:: Fragmento del artículo ::

Que se vayan todos

Jorge Fernández Menéndez

La consigna Que se vayan todos se hizo famosa en medio de la peor crisis política y financiera de Argentina desde que concluyó la dictadura militar en ese país, en 1983. Eran los primeros días de diciembre de 2001 (ese año maldito en el que tantas cosas cambiaron en el mundo) cuando el gobierno de Fernando de la Rúa, en medio de una dura crisis económica, impuso una medida que popularmente fue conocida como El corralito: para evitar la fuga de divisas, decidió limitar dramáticamente los retiros que las personas podían realizar de sus propias cuentas bancarias. Obviamente, fue una debacle. La medida terminó provocando manifestaciones, bloqueos, ataques a bancos y saqueos a supermercados en las principales ciudades del país.

Para frenar la movilización, De la Rúa tuvo otra idea genial: declaró, el 19 de diciembre, el Estado de sitio. Nadie lo respetó, hubo movilizaciones multitudinarias que terminaron con, por lo menos, 40 muertos. Horas más tarde, De la Rúa renunció y salió del país. La consigna que unificó esas movilizaciones marcadas por la crisis y el hartazgo fue “Que se vayan todos”. La gente estaba harta de los políticos, de los de centro, derecha e izquierda.

La crisis tardó años en saldarse, en las dos últimas semanas de ese diciembre hubo cuatro presidentes y, meses después, en 2003, en una atípica elección, un casi desconocido gobernador de una provincia patagónica, Néstor Kirchner, ganó con apenas el 22% de los votos. Su rival era una figura con un pesado lastre, Carlos Menem, y Kirchner casi no tenía pasado.

:::

**Actividad:** Sigue escribiendo el artículo sobre la crisis argentina de 2001 desde el punto en que se queda. Los ítems de abajo no hacen falta para nada.

:: Material de apoyo ::

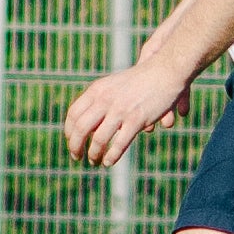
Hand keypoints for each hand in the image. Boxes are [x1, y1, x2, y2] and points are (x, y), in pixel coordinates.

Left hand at [61, 58, 194, 170]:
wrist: (165, 71)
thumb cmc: (140, 80)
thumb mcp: (114, 85)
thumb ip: (100, 101)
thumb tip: (90, 125)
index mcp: (97, 90)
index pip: (73, 114)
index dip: (69, 132)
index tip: (72, 142)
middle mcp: (105, 100)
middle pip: (81, 129)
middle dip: (75, 146)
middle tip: (76, 157)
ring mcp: (120, 110)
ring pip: (99, 139)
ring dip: (93, 154)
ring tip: (94, 162)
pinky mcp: (136, 119)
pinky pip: (119, 144)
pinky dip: (111, 156)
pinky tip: (108, 162)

:::

**Resultado:**
El presidente López Obrador ha tomado aquella consigna de Que se vayan todos para reclamar no sólo una reforma al sistema electoral, necesaria, sino para quitar, dice, a todos los integrantes del INE y del Tribunal Electoral del Poder Judicial de la Federación. En el camino incluye a miembros de la Suprema Corte, jueces, funcionarios de distintas instancias que no están controladas por el Poder Ejecutivo. En realidad, a la consigna habría que agregarle “Que se vayan todos, salvo los nuestros”.

Es una mala idea. Que se vayan todos es una muy atractiva consigna para canalizar el hartazgo y la indignación, pero, por indiscriminada y absoluta, es también una vía para continuar y profundizar las crisis. Por supuesto, nunca se van todos y los que se quedan con el poder lo terminan utilizando en su beneficio. Néstor Kirchner fue presidente por dos periodos (el primero, muy bueno; el segundo, mediocre), dejó a su esposa Cristina en la presidencia mientras ejercía el poder tras bambalinas, pero murió repentinamente de un infarto y la administración de ésta se desbarrancó en medio de la corrupción. Ganó la oposición, que tampoco se había ido, y tuvo otro pésimo gobierno. Nadie recordó aquellas acusaciones y cuatro años después regresó el peronismo con Alberto Fernández y Cristina de vicepresidenta. Sus opositores quieren recuperar espacios de poder en las elecciones intermedias de las próximas semanas, sin recordar su maltrecha administración. Nunca se fueron.

Esa historia cuenta, de alguna manera, la de la polarización que aquella consigna hizo más presente que nunca. El deterioro social, económico, político, fue la consecuencia.

Si se lograra el objetivo presidencial de Que se vayan todos en las instituciones electorales (ni hablamos de lo que ocurriría si esa consigna se convirtiera en realidad en el Poder Judicial), se abriría una crisis institucional de graves consecuencias. El sistema electoral, tanto en el INE como en el TEPJF, está conformado por consejeros y magistrados que son electos en forma escalonada y se supone que sus cargos son inamovibles.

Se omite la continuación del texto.